Brees began eating, drinking, and walking on his own despite an injured hip and shoulder blade. Those were issues that would have to be addressed at a later date, once he was more stable.

On day eight, Brees was discharged and Kaiser and Hart took him home. His recovery was far from over, but the couple was excited to have their little guy back.

In an blog post on the CVRC’s website, they wrote: “As a result of the quick action taken by his family to get him to our hospital, along with our comprehensive emergency and specialty care, highly trained medical team, and advanced technologies — not to mention Brees’ strong will and fighting spirit — he is alive today as an example of what is possible when love, medicine, and an incredibly dedicated team and pet owner come together.”

Since the life-saving efforts of CVRC, Brees has undergone surgery for his leg injury. The ball atop his femur was removed, but the scrappy little puppy doesn’t seem to even miss it.

“He’s a puppy. He doesn’t even know it happened,” says Hart laughing, as Brees gives a defiant bark in the background. “He’s a little fighter just like Drew Brees,” says Hart, a lifelong New Orleans Saints fan.

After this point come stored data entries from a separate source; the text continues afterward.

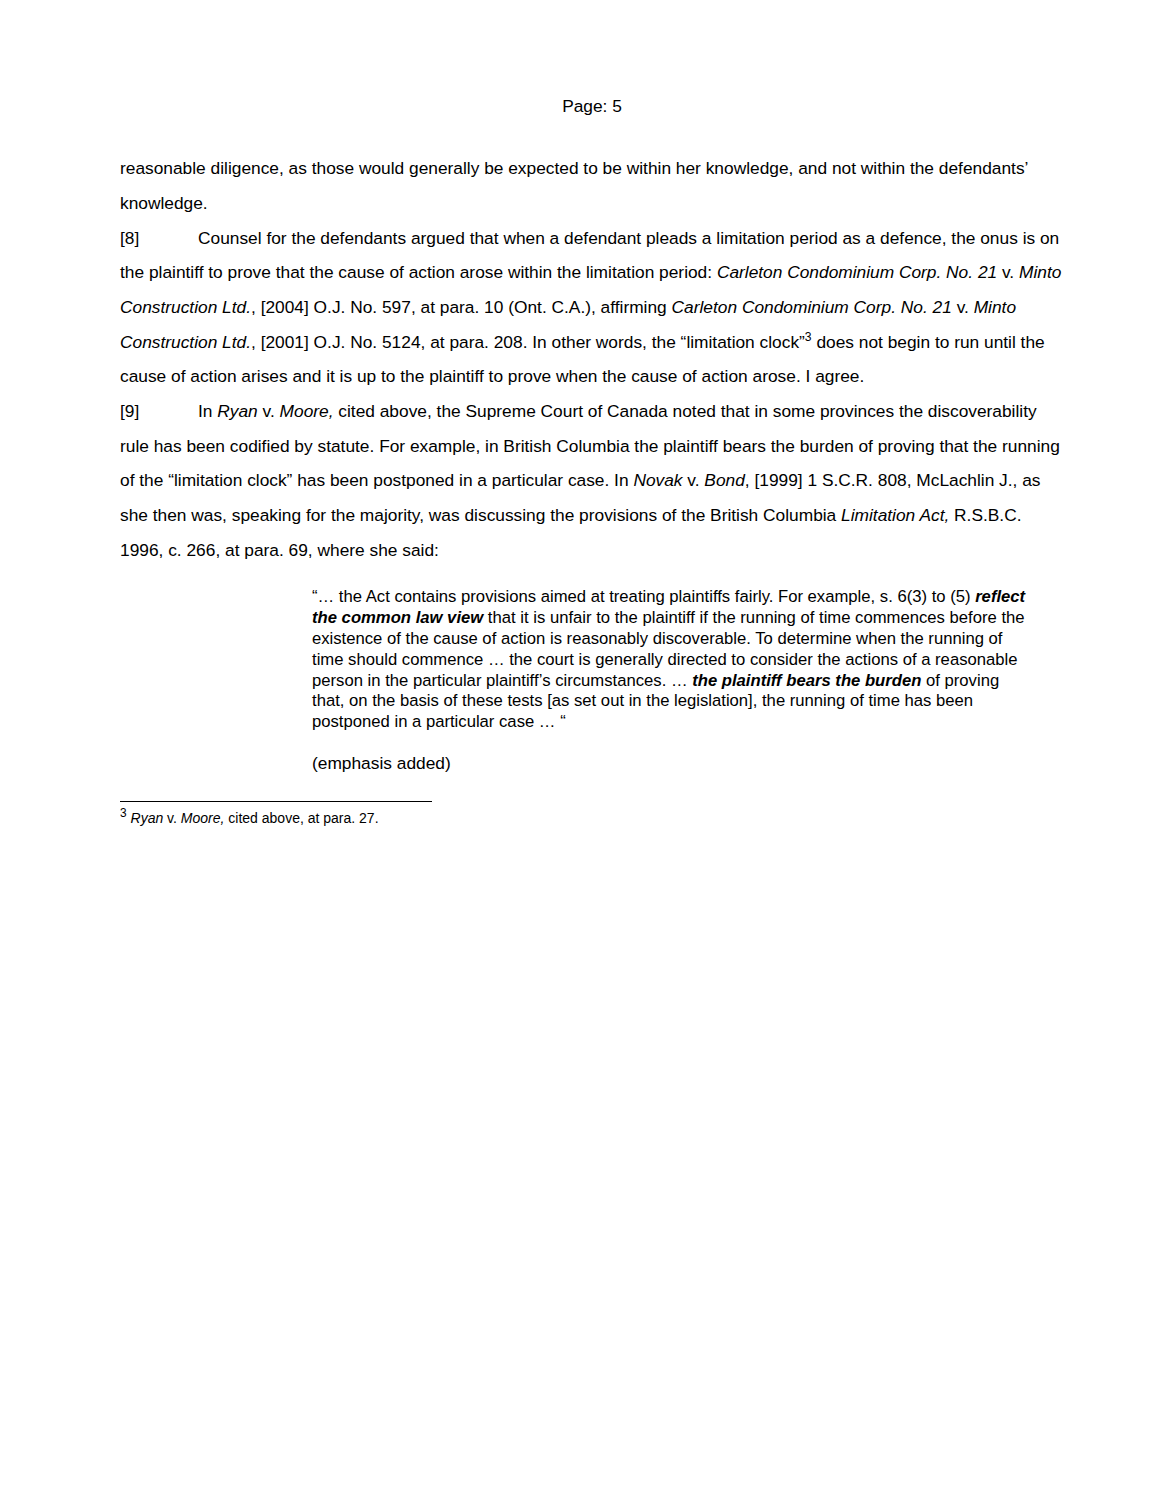Page: 5
reasonable diligence, as those would generally be expected to be within her knowledge, and not within the defendants’ knowledge.
[8] Counsel for the defendants argued that when a defendant pleads a limitation period as a defence, the onus is on the plaintiff to prove that the cause of action arose within the limitation period: Carleton Condominium Corp. No. 21 v. Minto Construction Ltd., [2004] O.J. No. 597, at para. 10 (Ont. C.A.), affirming Carleton Condominium Corp. No. 21 v. Minto Construction Ltd., [2001] O.J. No. 5124, at para. 208. In other words, the “limitation clock”3 does not begin to run until the cause of action arises and it is up to the plaintiff to prove when the cause of action arose. I agree.
[9] In Ryan v. Moore, cited above, the Supreme Court of Canada noted that in some provinces the discoverability rule has been codified by statute. For example, in British Columbia the plaintiff bears the burden of proving that the running of the “limitation clock” has been postponed in a particular case. In Novak v. Bond, [1999] 1 S.C.R. 808, McLachlin J., as she then was, speaking for the majority, was discussing the provisions of the British Columbia Limitation Act, R.S.B.C. 1996, c. 266, at para. 69, where she said:
“… the Act contains provisions aimed at treating plaintiffs fairly. For example, s. 6(3) to (5) reflect the common law view that it is unfair to the plaintiff if the running of time commences before the existence of the cause of action is reasonably discoverable. To determine when the running of time should commence … the court is generally directed to consider the actions of a reasonable person in the particular plaintiff’s circumstances. … the plaintiff bears the burden of proving that, on the basis of these tests [as set out in the legislation], the running of time has been postponed in a particular case … “
(emphasis added)
3 Ryan v. Moore, cited above, at para. 27.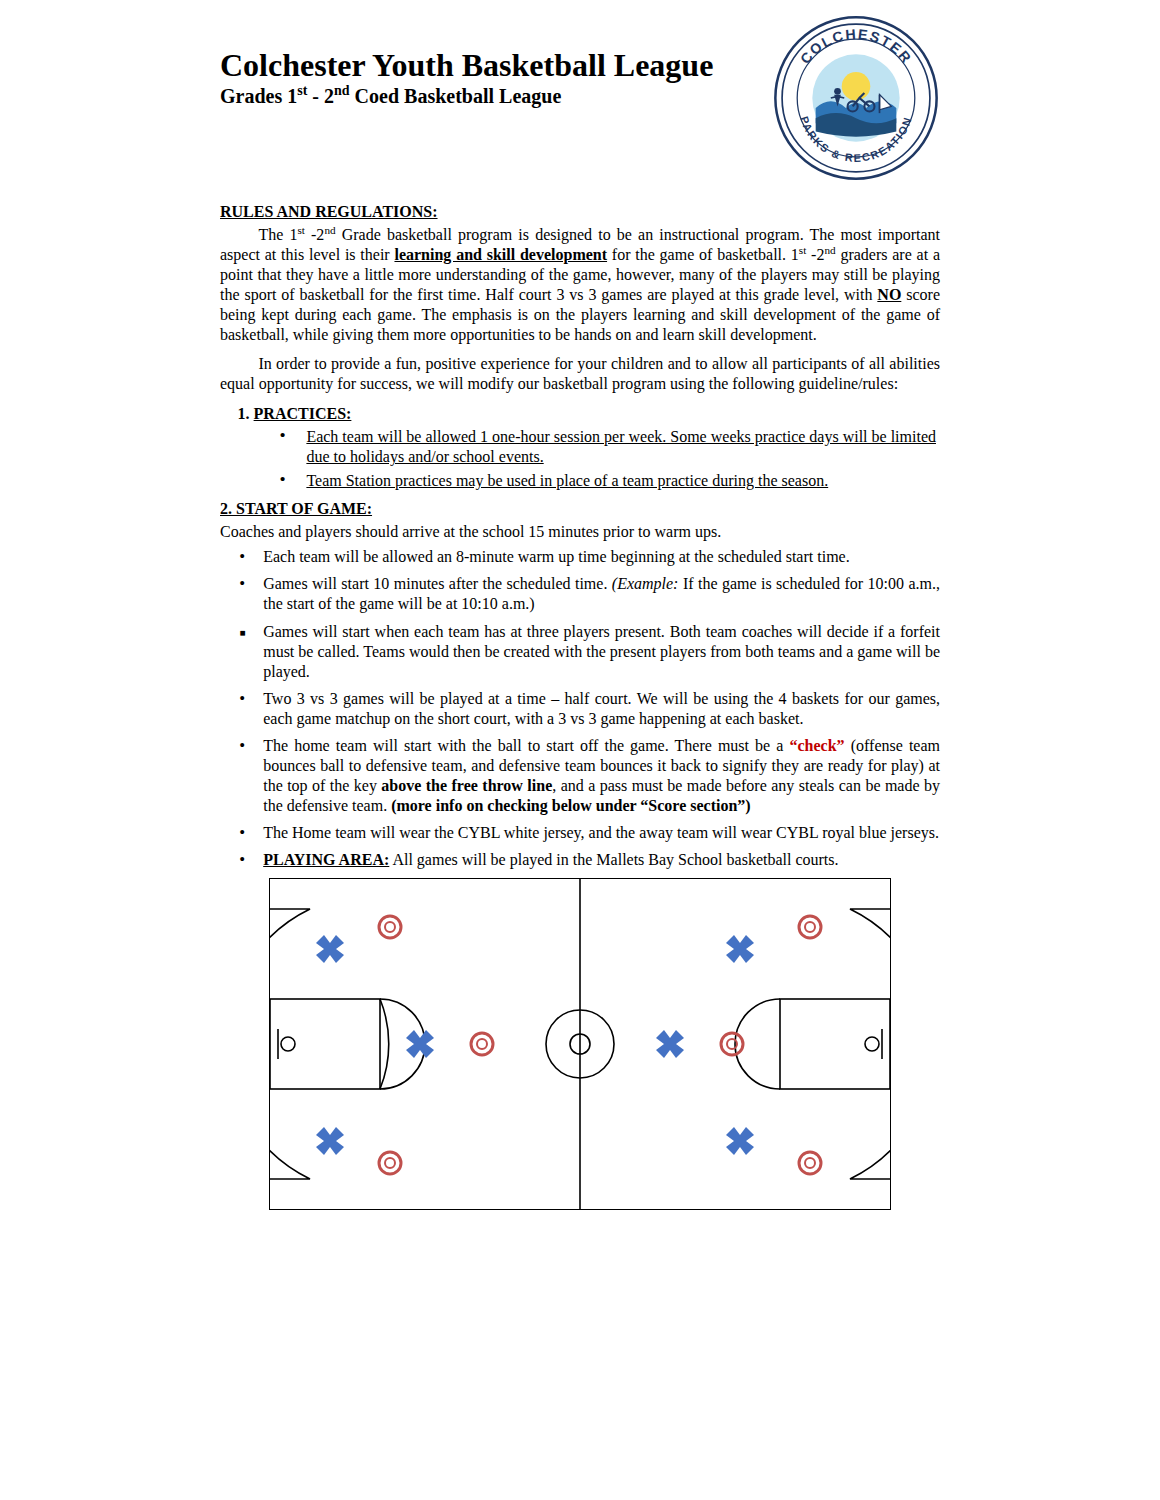COLCHESTER PARKS & RECREATION
Colchester Youth Basketball League
Grades 1st - 2nd Coed Basketball League
RULES AND REGULATIONS:
The 1st -2nd Grade basketball program is designed to be an instructional program. The most important aspect at this level is their learning and skill development for the game of basketball. 1st -2nd graders are at a point that they have a little more understanding of the game, however, many of the players may still be playing the sport of basketball for the first time. Half court 3 vs 3 games are played at this grade level, with NO score being kept during each game. The emphasis is on the players learning and skill development of the game of basketball, while giving them more opportunities to be hands on and learn skill development.
In order to provide a fun, positive experience for your children and to allow all participants of all abilities equal opportunity for success, we will modify our basketball program using the following guideline/rules:
PRACTICES:
Each team will be allowed 1 one-hour session per week. Some weeks practice days will be limited due to holidays and/or school events.
Team Station practices may be used in place of a team practice during the season.
2. START OF GAME:
Coaches and players should arrive at the school 15 minutes prior to warm ups.
Each team will be allowed an 8-minute warm up time beginning at the scheduled start time.
Games will start 10 minutes after the scheduled time. (Example: If the game is scheduled for 10:00 a.m., the start of the game will be at 10:10 a.m.)
Games will start when each team has at three players present. Both team coaches will decide if a forfeit must be called. Teams would then be created with the present players from both teams and a game will be played.
Two 3 vs 3 games will be played at a time – half court. We will be using the 4 baskets for our games, each game matchup on the short court, with a 3 vs 3 game happening at each basket.
The home team will start with the ball to start off the game. There must be a “check” (offense team bounces ball to defensive team, and defensive team bounces it back to signify they are ready for play) at the top of the key above the free throw line, and a pass must be made before any steals can be made by the defensive team. (more info on checking below under “Score section”)
The Home team will wear the CYBL white jersey, and the away team will wear CYBL royal blue jerseys.
PLAYING AREA: All games will be played in the Mallets Bay School basketball courts.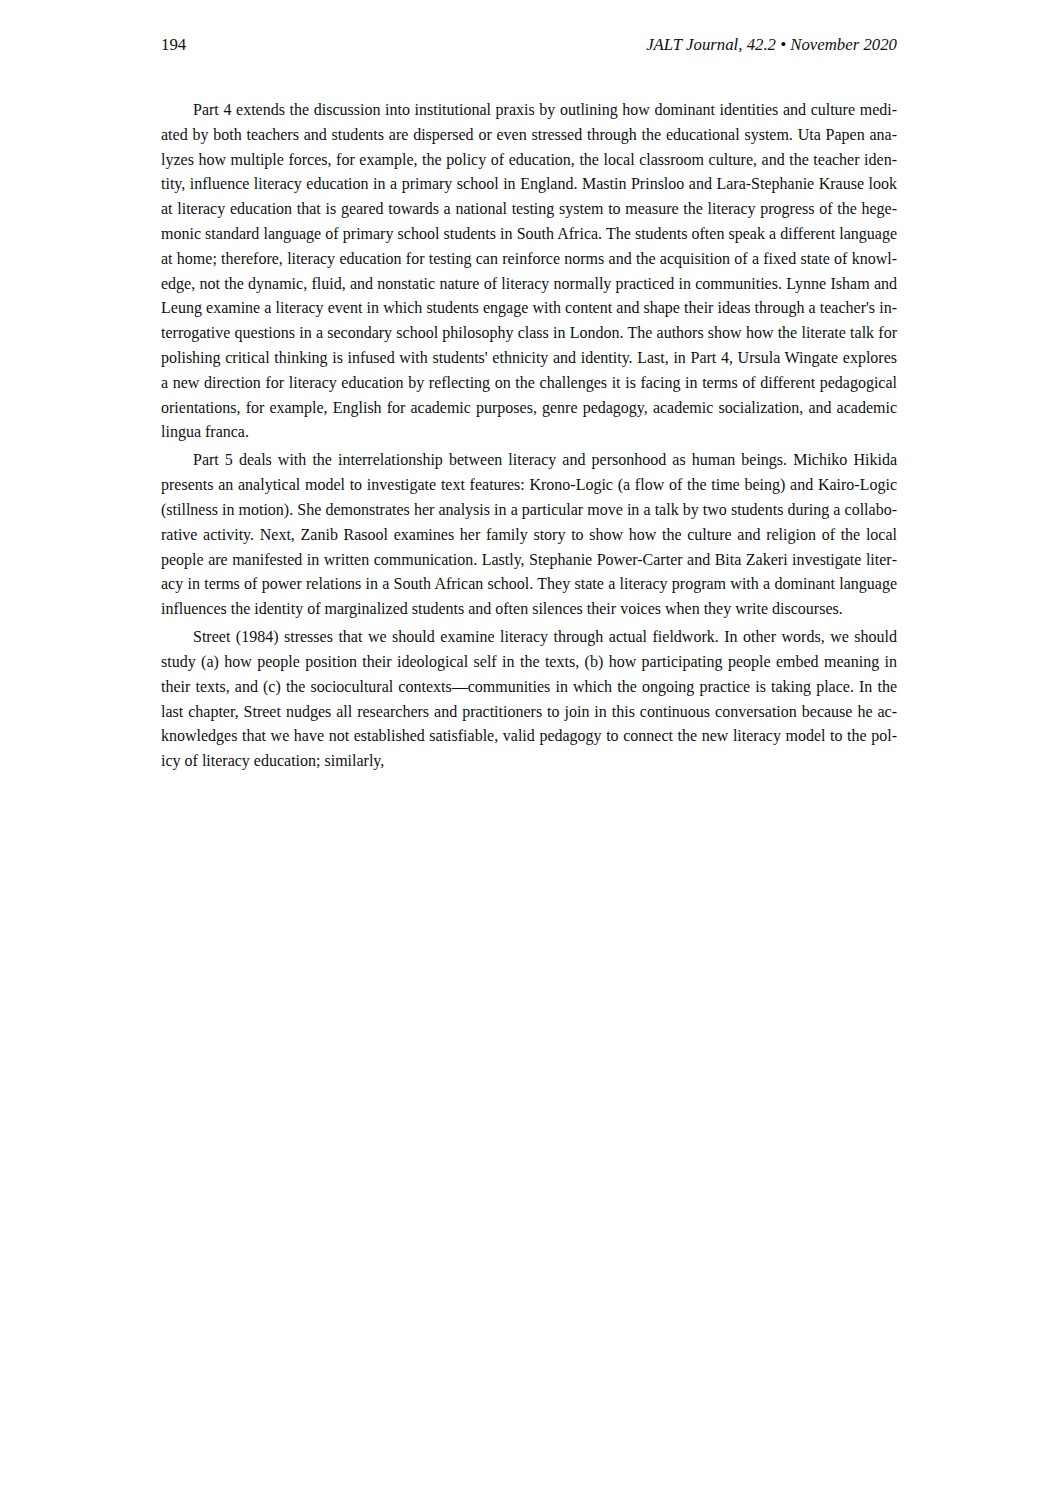194 JALT Journal, 42.2 • November 2020
Part 4 extends the discussion into institutional praxis by outlining how dominant identities and culture mediated by both teachers and students are dispersed or even stressed through the educational system. Uta Papen analyzes how multiple forces, for example, the policy of education, the local classroom culture, and the teacher identity, influence literacy education in a primary school in England. Mastin Prinsloo and Lara-Stephanie Krause look at literacy education that is geared towards a national testing system to measure the literacy progress of the hegemonic standard language of primary school students in South Africa. The students often speak a different language at home; therefore, literacy education for testing can reinforce norms and the acquisition of a fixed state of knowledge, not the dynamic, fluid, and nonstatic nature of literacy normally practiced in communities. Lynne Isham and Leung examine a literacy event in which students engage with content and shape their ideas through a teacher's interrogative questions in a secondary school philosophy class in London. The authors show how the literate talk for polishing critical thinking is infused with students' ethnicity and identity. Last, in Part 4, Ursula Wingate explores a new direction for literacy education by reflecting on the challenges it is facing in terms of different pedagogical orientations, for example, English for academic purposes, genre pedagogy, academic socialization, and academic lingua franca.
Part 5 deals with the interrelationship between literacy and personhood as human beings. Michiko Hikida presents an analytical model to investigate text features: Krono-Logic (a flow of the time being) and Kairo-Logic (stillness in motion). She demonstrates her analysis in a particular move in a talk by two students during a collaborative activity. Next, Zanib Rasool examines her family story to show how the culture and religion of the local people are manifested in written communication. Lastly, Stephanie Power-Carter and Bita Zakeri investigate literacy in terms of power relations in a South African school. They state a literacy program with a dominant language influences the identity of marginalized students and often silences their voices when they write discourses.
Street (1984) stresses that we should examine literacy through actual fieldwork. In other words, we should study (a) how people position their ideological self in the texts, (b) how participating people embed meaning in their texts, and (c) the sociocultural contexts—communities in which the ongoing practice is taking place. In the last chapter, Street nudges all researchers and practitioners to join in this continuous conversation because he acknowledges that we have not established satisfiable, valid pedagogy to connect the new literacy model to the policy of literacy education; similarly,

Keiser and Hart named the dog after the Saint’s under-sized but scrappy Super Bowl-winning quarterback, who in 2004 suffered a devastating shoulder injury while playing for the San Diego Chargers. Brees, the quarterback, dislocated his shoulder and tore the labrum and rotator cuff on his throwing arm. Many thought his career was over. The Chargers released him and nine months later Brees signed with the New Orleans Saints and the rest is Big Easy legend. The next year he won the NFL’s Comeback Player of the Year. Four years later he was the Offensive Player of the Year and MVP of Super Bowl XLIV. At 40 years old, Brees is still one of the elite quarterbacks in the league and the NFL’s all-time passing leader.

Brees the Puppy seems to be on a similar path as his namesake. He certainly has earned Comeback Puppy of the Year in West Ashley.